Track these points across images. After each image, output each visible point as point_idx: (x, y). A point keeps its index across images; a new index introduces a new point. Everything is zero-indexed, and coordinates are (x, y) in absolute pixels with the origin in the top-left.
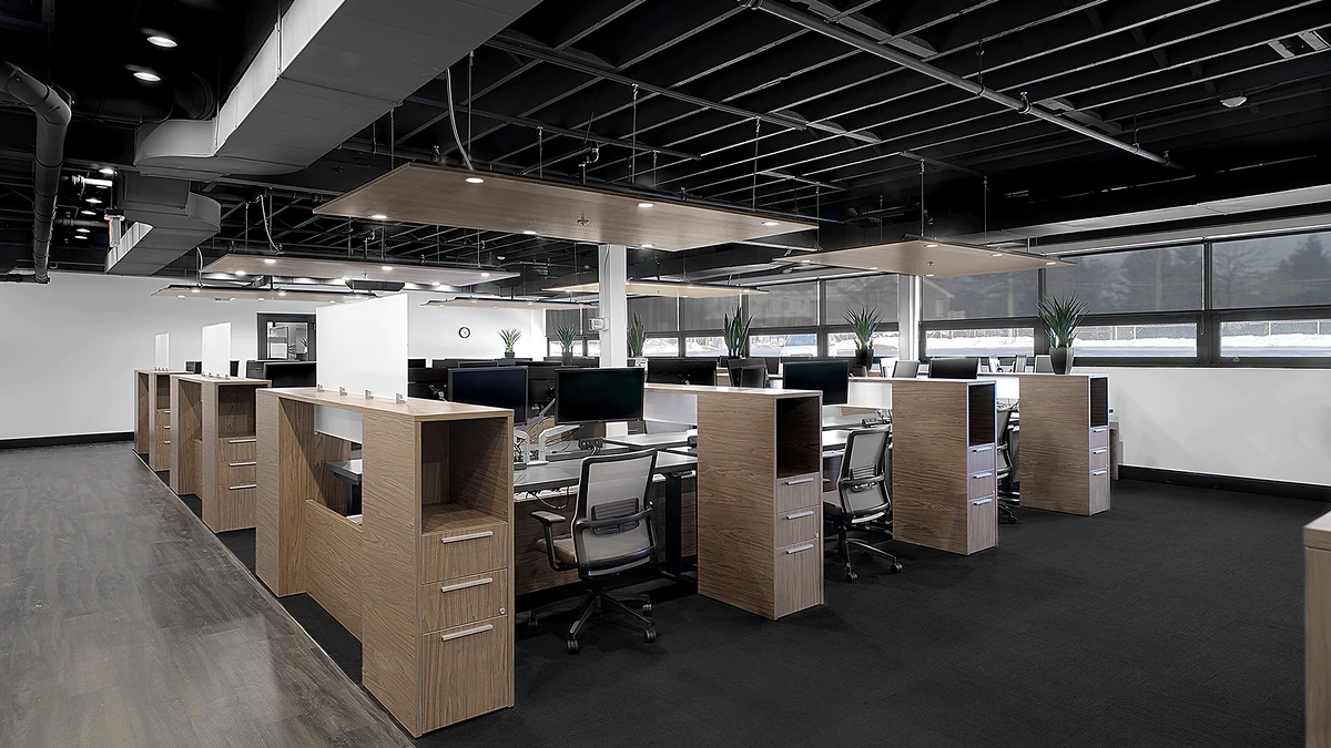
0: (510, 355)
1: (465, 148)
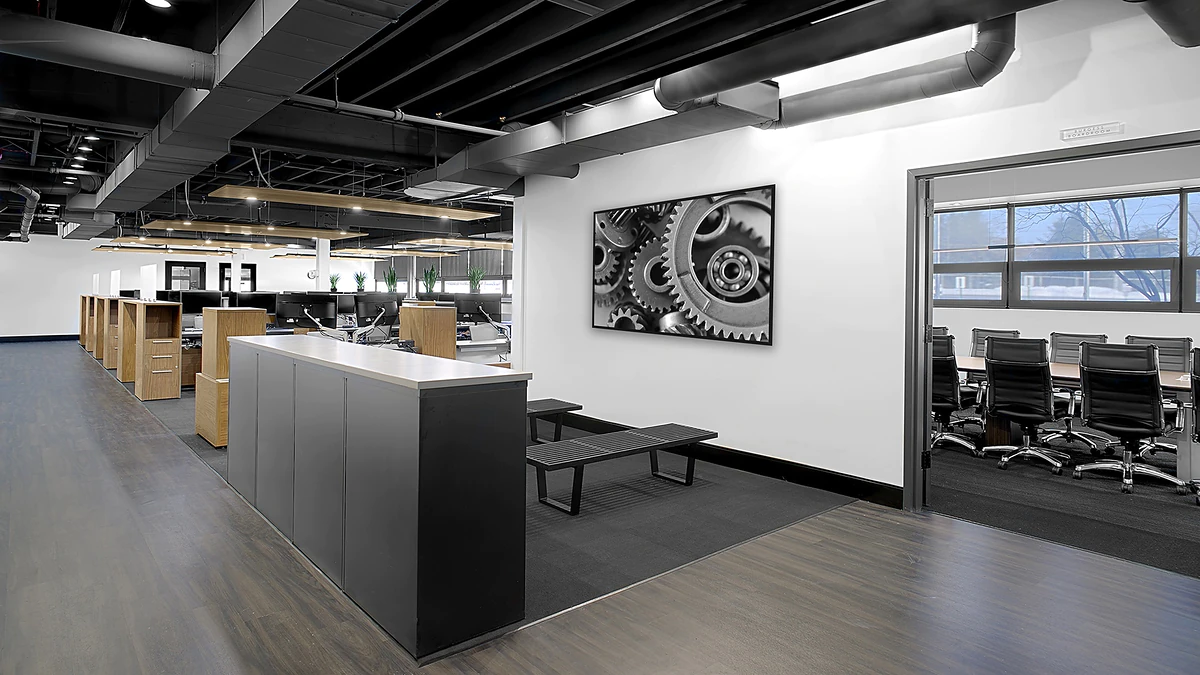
0: (334, 290)
1: (266, 177)
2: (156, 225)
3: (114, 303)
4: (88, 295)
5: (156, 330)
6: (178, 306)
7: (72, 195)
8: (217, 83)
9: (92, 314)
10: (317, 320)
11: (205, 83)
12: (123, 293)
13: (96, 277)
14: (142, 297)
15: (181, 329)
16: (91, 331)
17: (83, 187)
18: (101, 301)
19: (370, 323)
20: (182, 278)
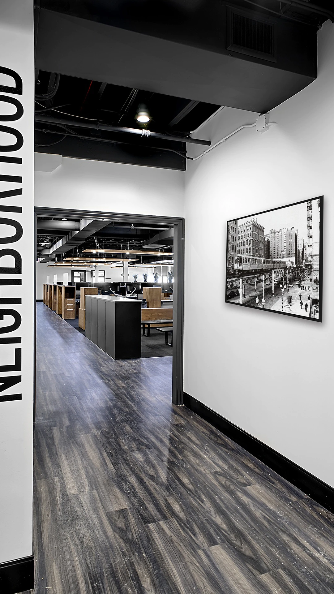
1: (99, 246)
2: (68, 259)
3: (55, 287)
4: (46, 284)
5: (68, 296)
6: (74, 287)
7: (43, 250)
8: (80, 230)
9: (47, 291)
10: (114, 292)
11: (78, 230)
12: (58, 283)
13: (48, 277)
14: (64, 285)
15: (75, 296)
16: (47, 298)
17: (46, 247)
18: (51, 286)
19: (131, 293)
20: (78, 277)
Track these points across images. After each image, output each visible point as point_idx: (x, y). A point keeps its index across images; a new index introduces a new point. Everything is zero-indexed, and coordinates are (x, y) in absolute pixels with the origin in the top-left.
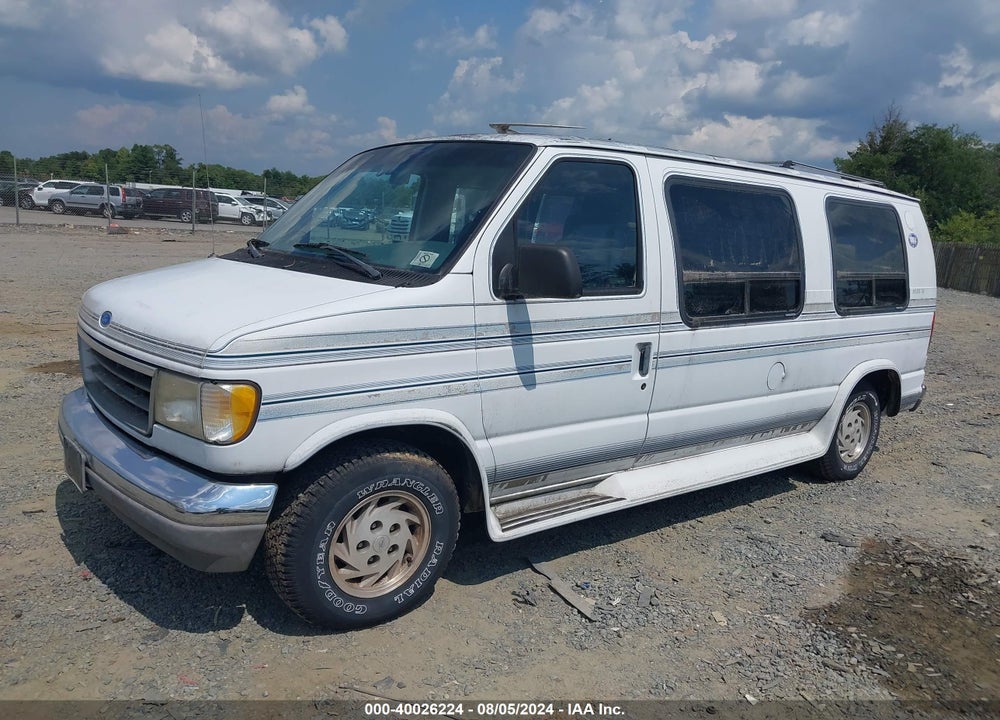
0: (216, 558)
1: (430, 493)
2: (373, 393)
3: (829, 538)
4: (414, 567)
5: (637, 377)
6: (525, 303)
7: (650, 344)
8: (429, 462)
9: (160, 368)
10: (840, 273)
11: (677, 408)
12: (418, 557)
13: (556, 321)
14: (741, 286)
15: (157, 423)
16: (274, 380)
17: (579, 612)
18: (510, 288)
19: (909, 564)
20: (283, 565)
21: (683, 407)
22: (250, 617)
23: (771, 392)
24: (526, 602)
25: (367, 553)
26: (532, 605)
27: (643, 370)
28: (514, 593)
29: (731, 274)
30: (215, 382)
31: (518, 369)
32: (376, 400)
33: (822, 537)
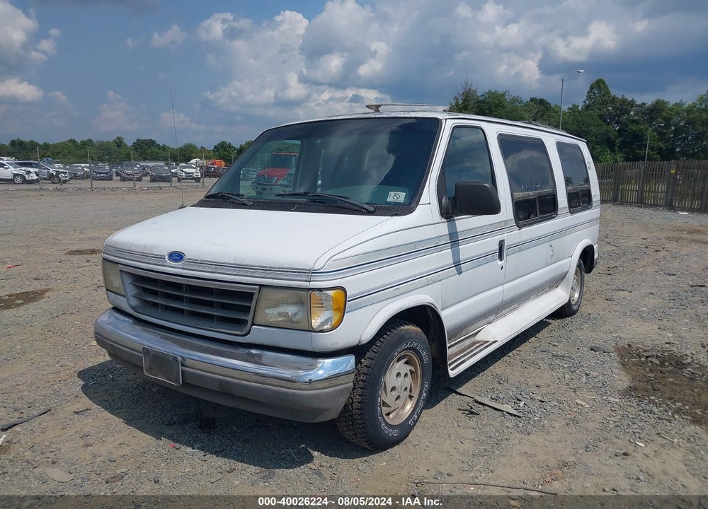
0: (321, 411)
1: (422, 350)
2: (396, 287)
3: (596, 349)
4: (414, 400)
5: (499, 262)
6: (454, 220)
7: (504, 240)
8: (420, 330)
9: (261, 286)
10: (569, 188)
11: (514, 280)
12: (416, 394)
13: (468, 230)
14: (534, 200)
15: (255, 325)
16: (354, 284)
17: (507, 413)
18: (451, 212)
19: (647, 357)
20: (359, 409)
21: (517, 278)
22: (316, 452)
23: (548, 265)
24: (472, 413)
25: (394, 394)
26: (477, 414)
27: (501, 257)
28: (460, 409)
29: (531, 193)
30: (320, 290)
31: (454, 263)
32: (398, 292)
33: (592, 350)
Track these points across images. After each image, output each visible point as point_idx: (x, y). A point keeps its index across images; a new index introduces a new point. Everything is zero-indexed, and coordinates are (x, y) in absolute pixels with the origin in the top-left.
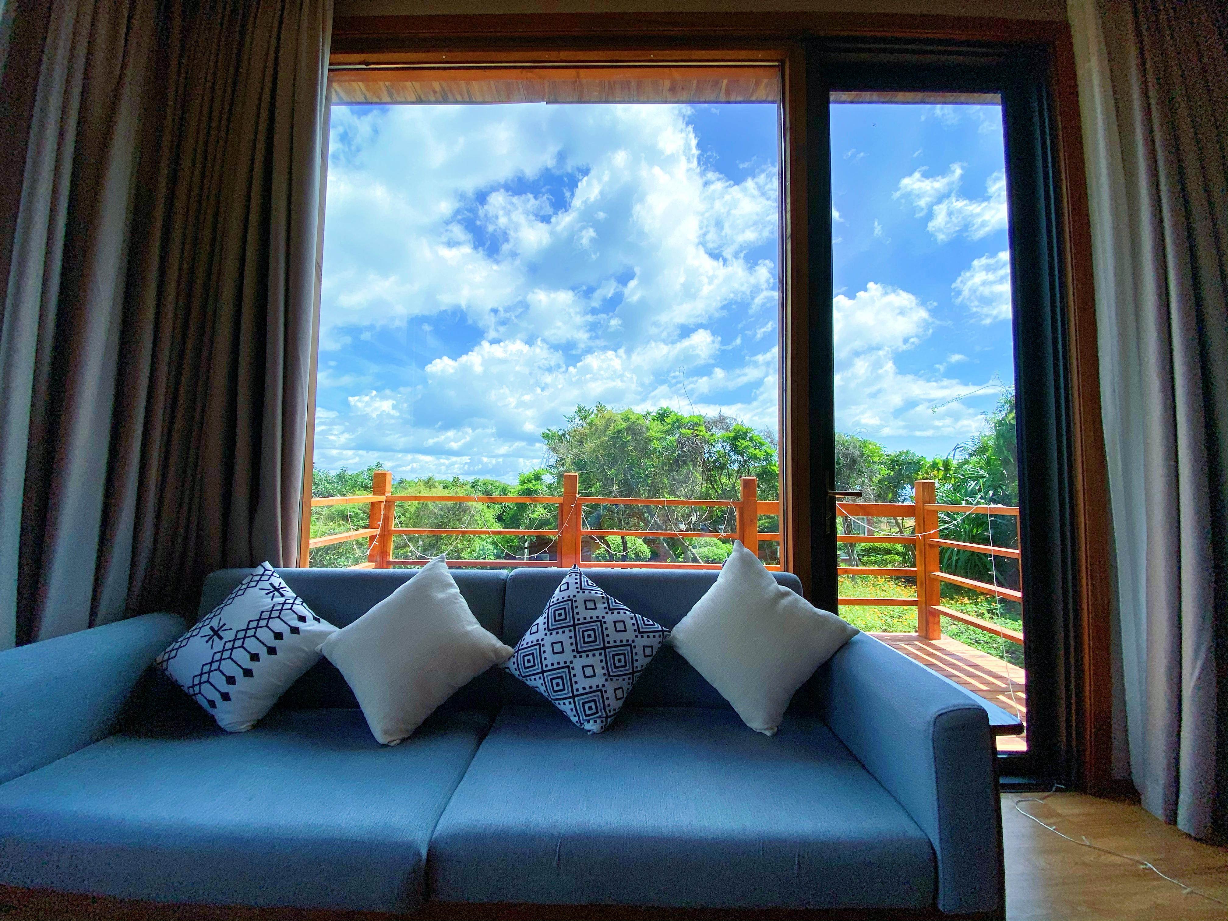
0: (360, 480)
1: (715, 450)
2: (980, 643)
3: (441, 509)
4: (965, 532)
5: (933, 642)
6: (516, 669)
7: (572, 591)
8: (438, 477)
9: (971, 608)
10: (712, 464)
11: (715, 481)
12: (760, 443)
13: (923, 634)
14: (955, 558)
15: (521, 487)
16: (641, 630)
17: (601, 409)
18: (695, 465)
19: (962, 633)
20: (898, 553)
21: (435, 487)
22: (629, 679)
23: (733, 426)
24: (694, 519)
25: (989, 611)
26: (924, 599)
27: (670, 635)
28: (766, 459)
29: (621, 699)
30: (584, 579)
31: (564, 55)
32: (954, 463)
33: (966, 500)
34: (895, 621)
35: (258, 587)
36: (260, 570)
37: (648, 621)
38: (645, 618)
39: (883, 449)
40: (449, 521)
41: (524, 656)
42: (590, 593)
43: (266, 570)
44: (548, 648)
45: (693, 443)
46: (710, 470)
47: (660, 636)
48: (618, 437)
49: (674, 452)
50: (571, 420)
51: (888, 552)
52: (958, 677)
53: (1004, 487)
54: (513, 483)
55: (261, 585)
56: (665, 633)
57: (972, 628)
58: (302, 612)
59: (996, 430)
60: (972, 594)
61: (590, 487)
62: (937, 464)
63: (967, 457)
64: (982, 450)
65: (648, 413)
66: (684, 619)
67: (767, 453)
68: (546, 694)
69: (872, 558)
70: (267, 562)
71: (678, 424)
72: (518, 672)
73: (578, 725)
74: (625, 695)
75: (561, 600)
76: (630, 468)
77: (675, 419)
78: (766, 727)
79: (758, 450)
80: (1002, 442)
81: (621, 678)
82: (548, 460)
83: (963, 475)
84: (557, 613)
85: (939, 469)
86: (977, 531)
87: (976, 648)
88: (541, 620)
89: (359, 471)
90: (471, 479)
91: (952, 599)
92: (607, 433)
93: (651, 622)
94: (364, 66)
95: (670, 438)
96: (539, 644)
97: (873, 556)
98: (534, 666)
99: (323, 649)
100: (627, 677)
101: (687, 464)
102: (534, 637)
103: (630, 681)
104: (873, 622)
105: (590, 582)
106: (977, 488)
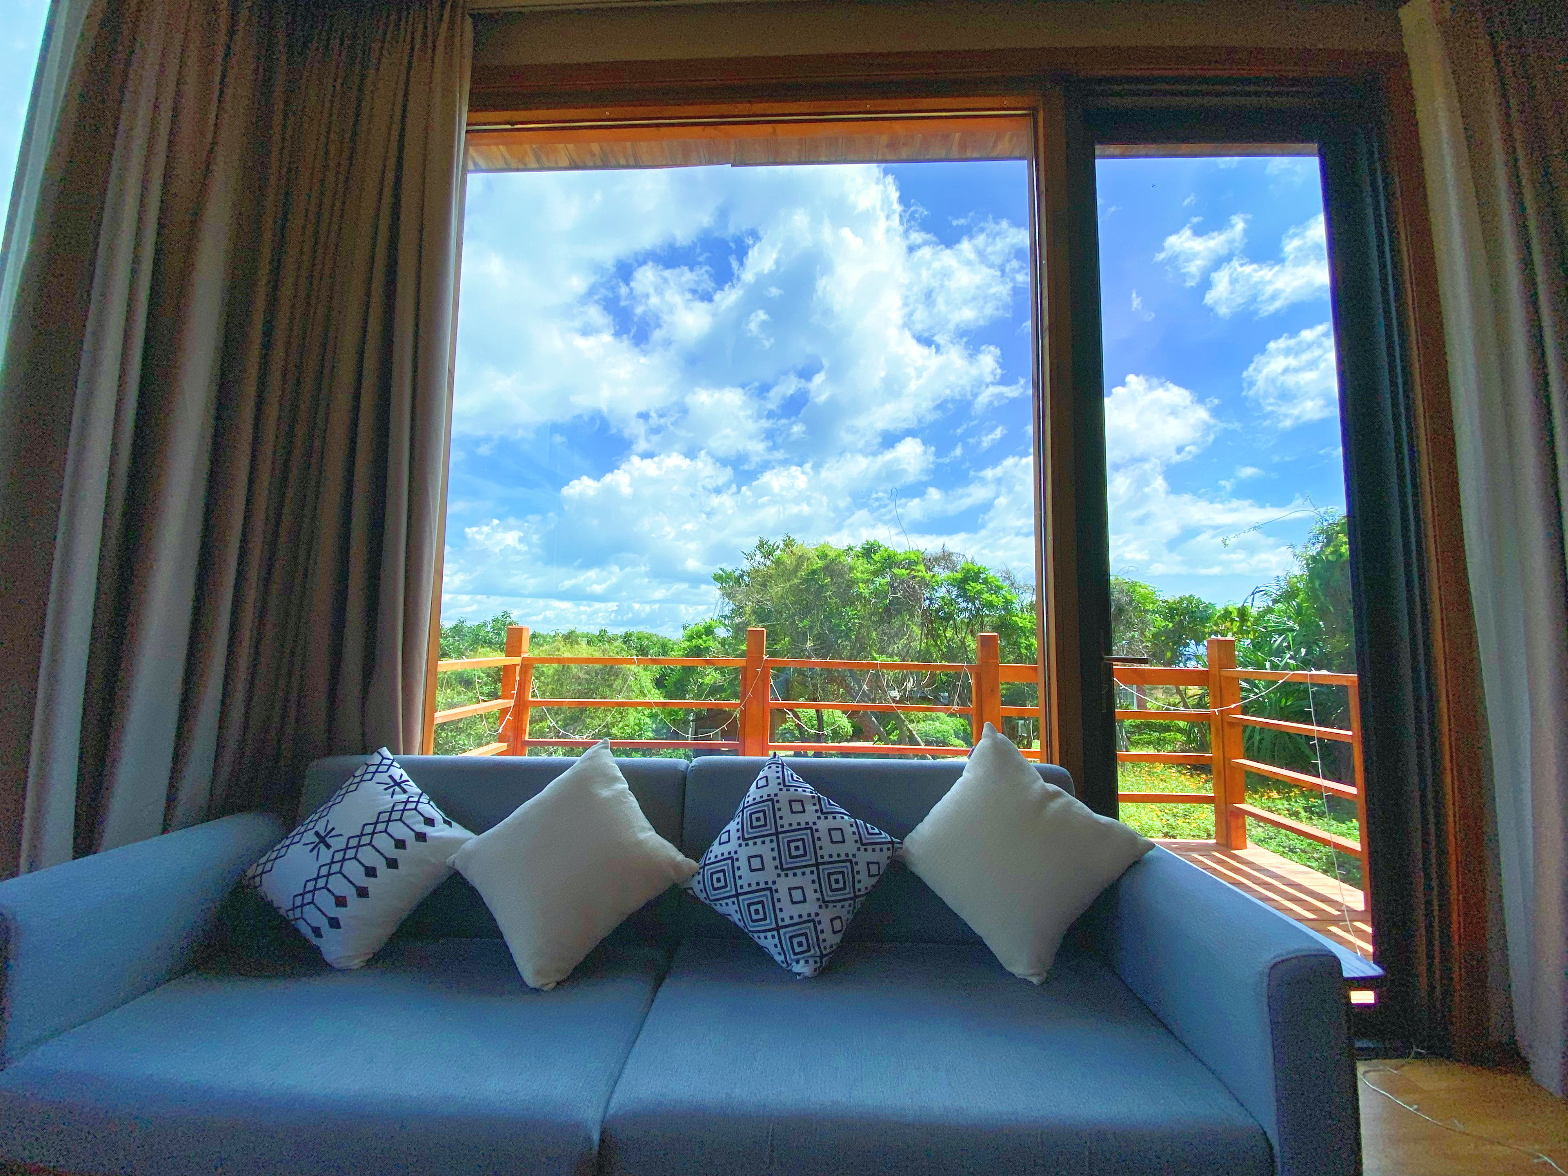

------------------------------------

Exercise brief — What are the lines, exactly as written above, from the line with "77: (675, 419)" to the line with "103: (630, 681)", both included? Output only those.

Finished exercise —
77: (675, 419)
78: (766, 727)
79: (758, 450)
80: (1002, 442)
81: (621, 678)
82: (548, 460)
83: (963, 475)
84: (557, 613)
85: (939, 469)
86: (977, 531)
87: (976, 648)
88: (541, 620)
89: (359, 471)
90: (471, 479)
91: (952, 599)
92: (607, 433)
93: (651, 622)
94: (364, 66)
95: (670, 438)
96: (539, 644)
97: (873, 556)
98: (534, 666)
99: (323, 649)
100: (627, 677)
101: (687, 464)
102: (534, 637)
103: (630, 681)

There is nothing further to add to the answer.